Exercise directions
The lines from the top of the material below through the line containing "right eye: (336, 971)" are to be printed exactly, with pictures omitted.

Stored data

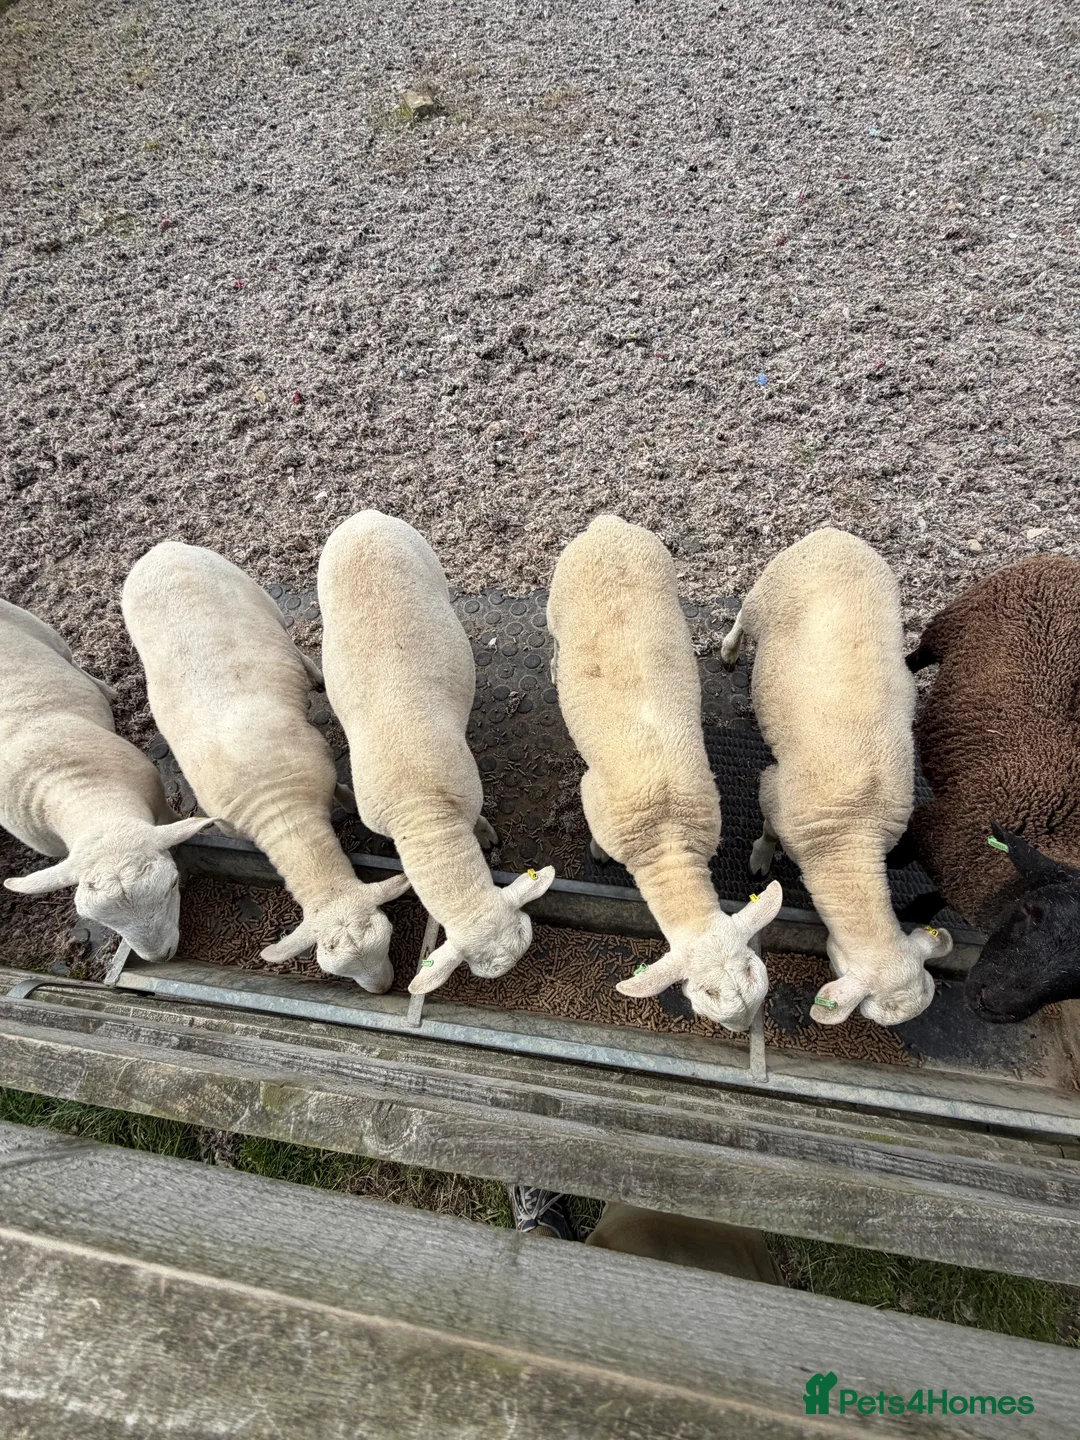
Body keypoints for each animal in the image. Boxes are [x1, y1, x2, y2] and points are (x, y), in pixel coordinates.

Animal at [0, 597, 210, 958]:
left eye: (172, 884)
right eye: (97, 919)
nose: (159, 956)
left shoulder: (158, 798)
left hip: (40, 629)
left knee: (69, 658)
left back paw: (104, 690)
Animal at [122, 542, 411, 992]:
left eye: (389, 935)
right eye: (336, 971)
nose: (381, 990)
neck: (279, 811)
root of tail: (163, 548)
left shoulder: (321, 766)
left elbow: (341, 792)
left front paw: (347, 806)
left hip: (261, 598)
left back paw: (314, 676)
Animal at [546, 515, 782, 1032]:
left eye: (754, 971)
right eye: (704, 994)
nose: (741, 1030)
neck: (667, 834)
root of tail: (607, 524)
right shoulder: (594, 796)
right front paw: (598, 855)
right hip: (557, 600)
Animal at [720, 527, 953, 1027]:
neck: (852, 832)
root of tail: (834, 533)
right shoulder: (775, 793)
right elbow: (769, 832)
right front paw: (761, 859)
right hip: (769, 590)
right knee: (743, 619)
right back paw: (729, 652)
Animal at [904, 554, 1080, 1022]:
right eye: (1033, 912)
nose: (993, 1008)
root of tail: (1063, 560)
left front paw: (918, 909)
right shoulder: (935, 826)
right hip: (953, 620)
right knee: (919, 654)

Worked solution
Body keypoints for each animal in the image. Boxes are [x1, y1, x2, y2] and points are (x, y), in pixel coordinates.

Animal at [0, 597, 210, 958]:
left eye: (172, 884)
right eye: (97, 919)
nose: (159, 956)
left shoulder: (158, 798)
left hip: (40, 629)
left knee: (69, 658)
left back paw: (104, 690)
Animal at [122, 542, 411, 992]:
left eye: (389, 935)
right eye: (336, 971)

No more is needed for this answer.